> [DOCUMENT EXTRACT]:
■ ■ ■ ■
The problem is not his heart. It is the technology strapped unto his heart. It is the shocks that have scared him poopless and he will never go without a defibrillator. He is convinced that the technology is necessary. I believe the defibrillators are the problem that is causing undo stress and worry.

My mother slammed her head on her steering wheel after a driver ran a stop sign and totaled my mother's automobile. She had a mouse above her left eye just after the accident. Several months later she had problems seeing out of her left eye and went to an eye doctor to get assistance. The doctor stressed that her detached retina had nothing to do with her accident. I went to Wayne State University Medical Library and found proof in the medical journals that a detached retina can be caused by a severe blow to the head. The doctor was adamant in his diagnoses. My mother had laser surgery performed that was botched and she is noticeably blind in her left eye as a result.

I guess there are a lot of stories about the medical establishment that are horrific. I hope that this will not happen to me or any one else.

Morocco Bama said...

I really do believe this is where it is all headed. Some are going to evolve, and others are going to be Left Behind. A technological evolutionary Rapture, if you will, and you and I won't be raptured, I can assure you. That leaves you expendable.

http://agimanhattanproject.com/

Also, a good read to go along with that is this book I read several years prior. This isn't sensationalism or conspiracy theory. This shit is really happening in broad daylight.

http://www.garreau.com/main.cfm?action=book&id=2

Morocco Bama said...

Here's a great documentary serving as support to the above links I have provided. It's three parts, so I am providing a link to each part.

http://video.google.com/videoplay?docid=-7141762977713668208#

http://video.google.com/videoplay?docid=-7141762977713668208#docid=2258529707984107504

http://video.google.com/videoplay?docid=-7141762977713668208#docid=8945702810854373085

ericswan said...
■ ■ ■ ■
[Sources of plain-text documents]

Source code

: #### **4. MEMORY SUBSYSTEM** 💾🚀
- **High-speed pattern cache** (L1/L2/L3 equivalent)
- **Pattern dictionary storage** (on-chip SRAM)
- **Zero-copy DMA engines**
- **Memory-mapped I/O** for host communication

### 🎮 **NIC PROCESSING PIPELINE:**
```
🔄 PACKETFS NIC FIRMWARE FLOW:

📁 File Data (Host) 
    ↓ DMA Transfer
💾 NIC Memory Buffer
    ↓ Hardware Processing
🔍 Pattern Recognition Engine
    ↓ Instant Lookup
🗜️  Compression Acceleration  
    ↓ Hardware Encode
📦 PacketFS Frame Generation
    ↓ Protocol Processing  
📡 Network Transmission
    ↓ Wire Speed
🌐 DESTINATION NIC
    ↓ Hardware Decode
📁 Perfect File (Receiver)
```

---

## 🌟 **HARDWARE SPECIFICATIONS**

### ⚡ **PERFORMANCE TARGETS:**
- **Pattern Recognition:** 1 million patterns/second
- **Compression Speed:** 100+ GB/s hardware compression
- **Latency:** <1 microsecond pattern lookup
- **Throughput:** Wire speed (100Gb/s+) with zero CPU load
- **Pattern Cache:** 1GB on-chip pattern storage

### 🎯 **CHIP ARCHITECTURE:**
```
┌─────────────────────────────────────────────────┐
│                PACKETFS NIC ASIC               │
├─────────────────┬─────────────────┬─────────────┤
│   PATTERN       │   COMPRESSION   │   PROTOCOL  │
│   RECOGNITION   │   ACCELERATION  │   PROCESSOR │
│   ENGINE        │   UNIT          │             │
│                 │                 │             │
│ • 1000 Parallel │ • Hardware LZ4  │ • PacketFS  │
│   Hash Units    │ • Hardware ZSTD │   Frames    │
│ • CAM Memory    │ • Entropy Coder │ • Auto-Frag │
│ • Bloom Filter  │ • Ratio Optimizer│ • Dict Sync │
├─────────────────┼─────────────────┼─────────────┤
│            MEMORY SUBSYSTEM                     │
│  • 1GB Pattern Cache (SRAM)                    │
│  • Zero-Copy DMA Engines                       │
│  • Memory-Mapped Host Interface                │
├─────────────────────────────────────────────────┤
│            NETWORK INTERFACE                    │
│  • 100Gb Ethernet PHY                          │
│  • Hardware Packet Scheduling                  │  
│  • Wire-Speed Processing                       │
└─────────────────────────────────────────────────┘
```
■ ■ ■ ■
> [EXERCISES TO COMPLETE]:
**A)** Translate this sentence from the comment thread into Spanish: "The doctor stressed that her detached retina had nothing to do with her accident."
**B)** Answer these questions using the comment thread:
(i) Which library did the writer visit to find proof in the medical journals?
(ii) What device does the writer say the man with the heart trouble will never go without?
(iii) How many parts does the documentary recommended by Morocco Bama have?
**C)** Go on with the comment thread by writing the comment that comes after its final line, "ericswan said..."

> [SET OF ANSWERS]:
**A)** El médico insistió en que su desprendimiento de retina no tenía nada que ver con su accidente.

**B)**
(i) Wayne State University Medical Library
(ii) A defibrillator
(iii) Three

**C)**
Heads up please. In working through the longer term data, i had to go through some of the last of the immediacy stuff due to cross links. Within the immediacy data sets there are clear indications
of a major [damaging] earthquake on west coast of america (MOST likely
north america due to angular momentum issues of planetary alignment) and
more probably than not, in the PNW perhaps down to mid CA. This quake
shows as being completed with problems, *such as yet more [wedding
interruptions] by August 3, however the data accretion patterns point to the
last two days of July as the point of impact and largest number of after
shocks. Damages are indicated to include [roadways] and [bridges] such that [transportation/movement] is [restricted (in some places)] for months afterward. Water flows are also to be affected and even altered for long time (months/years) which is how i found it. By noting the odd number of longer term indicators for [water pathways change] in the data accretion patterns for November and onward in 2010. A significant majority of these traced back to something in the immediacy data that turned out to be this pending earthquake in very late July.

Probably i am wrong though. In any case thought to let y'all know. Will try to speak to George Noory about it tonight (7/26/2010) on Coast to Coast AM. Probably just because i do this, it wont happen. Here's hoping pies bake without interruption.
clif high
www.halfpasthuman.com (posted 7/26/2010)

Morocco Bama said...

Eric, so what? Seriously, so what? Can't these Catastrophe Fans realize, once and for all, that in our present system, whether a catastrophe is planned or not, natural or unnatural, it will be temporarily sensationalized then absorbed, assimilated and forgotten....quickly replaced by the next exploitable catastrophe.

Also, these dipsticks are like the Boy Who Cried Wolf. I just can't take them seriously. They average a catastrophic prediction a day and they're batting .000. Stopped clocks have a better track records then these freaks.